» **Görev koşulları**:
Aşağıdaki listede resimlerden okunan satırların tamamını aynen yazın. Resimleri cevabınıza almayın.
#####
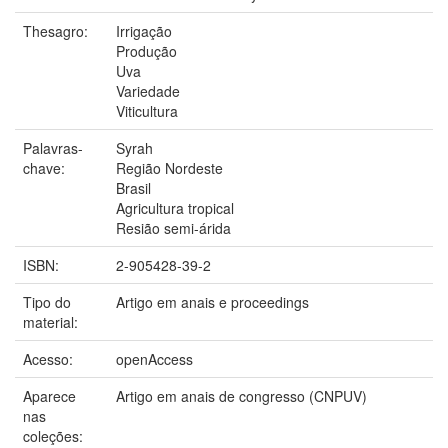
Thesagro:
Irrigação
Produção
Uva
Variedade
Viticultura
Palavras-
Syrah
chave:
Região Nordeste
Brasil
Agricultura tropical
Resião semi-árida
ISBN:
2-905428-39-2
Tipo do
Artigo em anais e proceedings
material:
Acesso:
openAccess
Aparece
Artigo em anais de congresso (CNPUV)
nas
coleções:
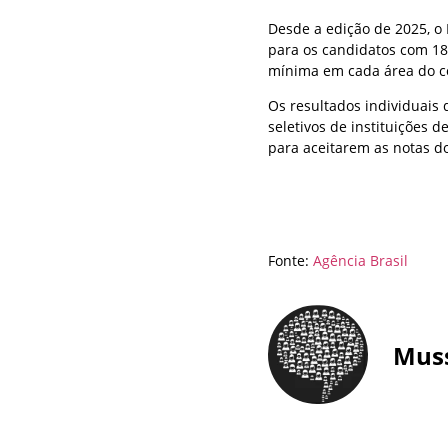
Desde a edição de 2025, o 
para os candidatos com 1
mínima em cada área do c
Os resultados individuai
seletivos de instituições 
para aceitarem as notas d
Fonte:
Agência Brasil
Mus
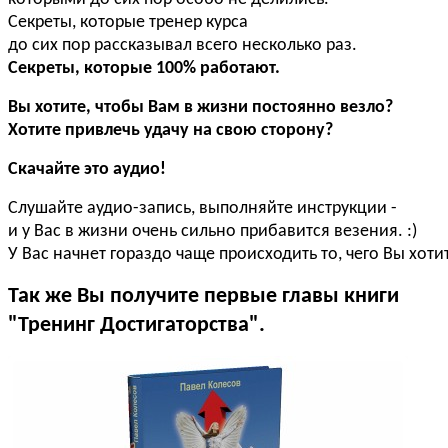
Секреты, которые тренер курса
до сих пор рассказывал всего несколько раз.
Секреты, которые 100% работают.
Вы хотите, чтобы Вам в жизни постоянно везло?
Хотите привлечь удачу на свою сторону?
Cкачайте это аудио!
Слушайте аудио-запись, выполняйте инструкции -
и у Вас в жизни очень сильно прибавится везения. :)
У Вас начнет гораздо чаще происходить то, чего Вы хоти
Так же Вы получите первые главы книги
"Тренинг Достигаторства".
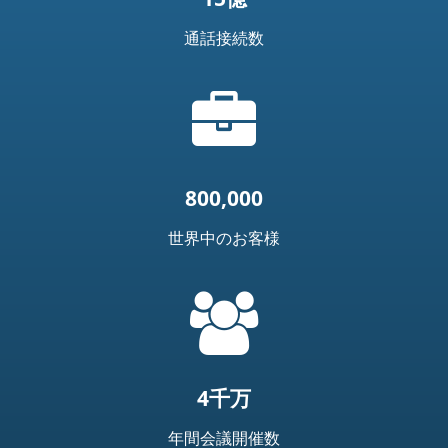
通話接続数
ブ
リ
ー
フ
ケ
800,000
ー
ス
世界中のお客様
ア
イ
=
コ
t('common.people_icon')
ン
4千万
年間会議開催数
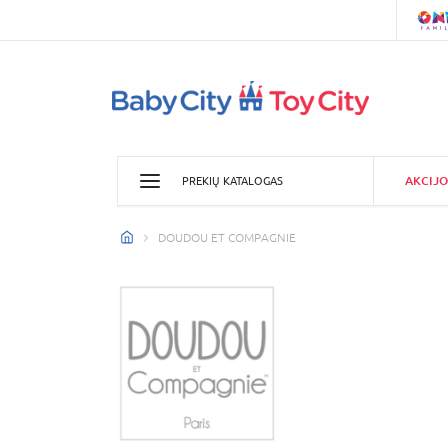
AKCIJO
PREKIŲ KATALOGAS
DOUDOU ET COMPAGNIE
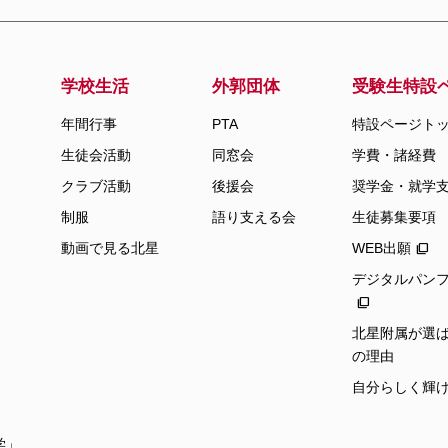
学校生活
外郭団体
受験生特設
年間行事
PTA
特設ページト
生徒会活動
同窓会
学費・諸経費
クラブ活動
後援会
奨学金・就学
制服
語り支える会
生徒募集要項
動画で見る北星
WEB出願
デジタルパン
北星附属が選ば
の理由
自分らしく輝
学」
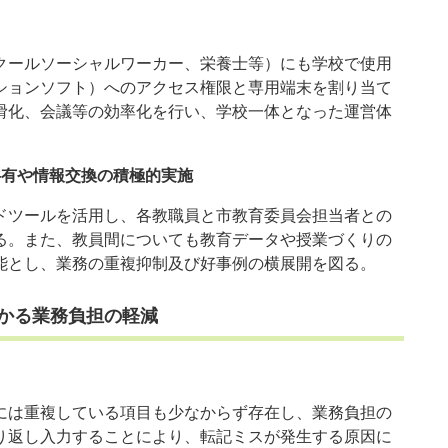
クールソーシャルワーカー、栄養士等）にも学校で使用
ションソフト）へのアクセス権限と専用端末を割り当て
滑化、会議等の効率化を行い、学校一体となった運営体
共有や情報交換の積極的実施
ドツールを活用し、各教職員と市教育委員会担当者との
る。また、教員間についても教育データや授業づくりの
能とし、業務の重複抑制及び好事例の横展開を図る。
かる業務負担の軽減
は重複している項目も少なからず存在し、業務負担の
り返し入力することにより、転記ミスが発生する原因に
#####
» **Beklenen cevap**:
Thesagro:
Irrigação
Produção
Uva
Variedade
Viticultura
Palavras-
Syrah
chave:
Região Nordeste
Brasil
Agricultura tropical
Resião semi-árida
ISBN:
2-905428-39-2
Tipo do
Artigo em anais e proceedings
material:
Acesso:
openAccess
Aparece
Artigo em anais de congresso (CNPUV)
nas
coleções:
Desde a edição de 2025, o 
para os candidatos com 1
mínima em cada área do c
Os resultados individuai
seletivos de instituições 
para aceitarem as notas d
Fonte:
Agência Brasil
Mus
Секреты, которые тренер курса
до сих пор рассказывал всего несколько раз.
Секреты, которые 100% работают.
Вы хотите, чтобы Вам в жизни постоянно везло?
Хотите привлечь удачу на свою сторону?
Cкачайте это аудио!
Слушайте аудио-запись, выполняйте инструкции -
и у Вас в жизни очень сильно прибавится везения. :)
У Вас начнет гораздо чаще происходить то, чего Вы хоти
Так же Вы получите первые главы книги
"Тренинг Достигаторства".
通話接続数
ブ
リ
ー
フ
ケ
800,000
ー
ス
世界中のお客様
ア
イ
=
コ
t('common.people_icon')
ン
4千万
年間会議開催数
AKCIJO
PREKIŲ KATALOGAS
DOUDOU ET COMPAGNIE
学校生活
外郭団体
受験生特設
年間行事
PTA
特設ページト
生徒会活動
同窓会
学費・諸経費
クラブ活動
後援会
奨学金・就学
制服
語り支える会
生徒募集要項
動画で見る北星
WEB出願
デジタルパン
北星附属が選ば
の理由
自分らしく輝
学」
クールソーシャルワーカー、栄養士等）にも学校で使用
ションソフト）へのアクセス権限と専用端末を割り当て
滑化、会議等の効率化を行い、学校一体となった運営体
共有や情報交換の積極的実施
ドツールを活用し、各教職員と市教育委員会担当者との
る。また、教員間についても教育データや授業づくりの
能とし、業務の重複抑制及び好事例の横展開を図る。
かる業務負担の軽減
は重複している項目も少なからず存在し、業務負担の
り返し入力することにより、転記ミスが発生する原因に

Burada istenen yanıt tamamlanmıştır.